There are at least three ways in which Catholics have looked upon wrongdoing, and each corresponds to the dominant attitude in society at the time. All however, are also in a way related to the pedophile crisis gripping the Church.
In medieval society, where religion was a powerful influence, to do wrong was to break God’s law, to offend against God, to commit a sin.
Catholic moral theology of yesteryear went into contortions trying to define whether a sin was ‘mortal’, ‘venial’ or merely an occasional failing.
A mortal sin shattered the state of grace in one’s soul, kept one from officially receiving the sacraments, and could be absolved only by a priest in the sacrament of confession. A penitent who died with an unforgiven mortal sin deserved eternal hell fire.
Generations of Catholics have been brought up thus, and even though they may live in a modern, secular world, their attitudes have been “sacramentalized” – indoctrinated with a piety based on repetition, anxiety and intercession.
But with society becoming more secularized, it is courts of law -- not the Church -- that decide what wrongful behavior is. Wrongdoing is no longer seen as a sin against God, but as an offence against society -- in other words, a crime. The greater the crime, the more severe the punishment: capital punishment, sometimes with torture, for the most heinous or simple imprisonment or a fine for petty offences.
One major issue that has arisen in legal jurisprudence, however, is the culpability of the wrongdoer. Ever since Freud, men and women have wondered about the validity of their “free choices.” In this, modern social sciences play their role, particularly sociology and psychology.
As the culpability (and so, moral responsibility) of the criminal is called into question, wrongdoing today is being seen more as an illness (of mind, emotions or temperament) than as a conscious choice to do wrong. The wrongdoer therefore is given rehabilitative treatment, and failing this, is sometimes removed from society for life.
Let’s apply the above to the cases of pedophilia among the clergy.
For a long time in the Catholic Church, sexual offences were seen primarily as offences against God and so required contrition, confession and repentance. They were not seen as offences, and as such, as crimes to be reported to and be acted upon by a secular authority (the police, for example). In this, the whole social dimension was absent.
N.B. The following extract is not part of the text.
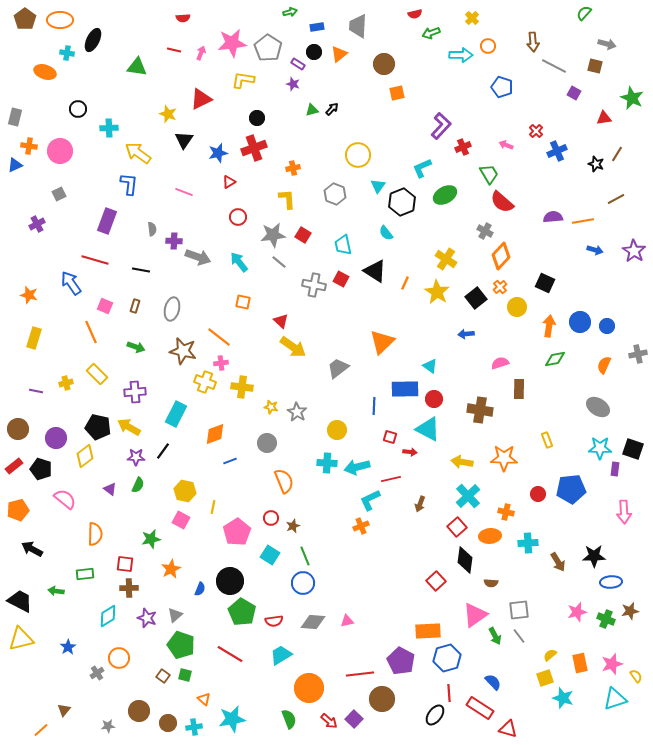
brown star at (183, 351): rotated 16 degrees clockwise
In fact it was considered below one’s dignity for a “consecrated person,” such as a priest, to submit himself to the police, or to the laws of the state. A priest was “above” all that.
This is why so many pedophile priests would make several rounds of confession to various priest confessors in rotation, all the while protected by the veil of anonymity.
Not only did they not recognize their wrongdoing as a crime, but only as a sin against God, many didn’t even see it as a sickness which required professional help. So enmeshed is the Catholic Church in a culture of denial where sex is concerned, that no public discussion can even be contemplated on this issue. It is simply forbidden by Church authorities. After all, open discussion on sexuality and celibacy would utterly destroy the image of "angelic purity" and "the consecrated life" which generations of churchmen and women have created for themselves; a veritable “structure of deceit” in the words of Church historian Garry Wills.
What is said about pedophilia among the clergy will also apply, conditions being present, to the sexual exploitation by the clergy of women in the Church – young women, married women, religious sisters. This is a vast subterranean cesspool, which has never been acknowledged or accepted by Church authorities, much less handled with justice, competence and transparency.
Will the recent upsurge of public opinion in this country in favor of the sexual protection of women impinge upon the attitudes of Catholics too? It remains to be seen.
Myron Pereira is a Jesuit priest and media consultant based in Mumbai.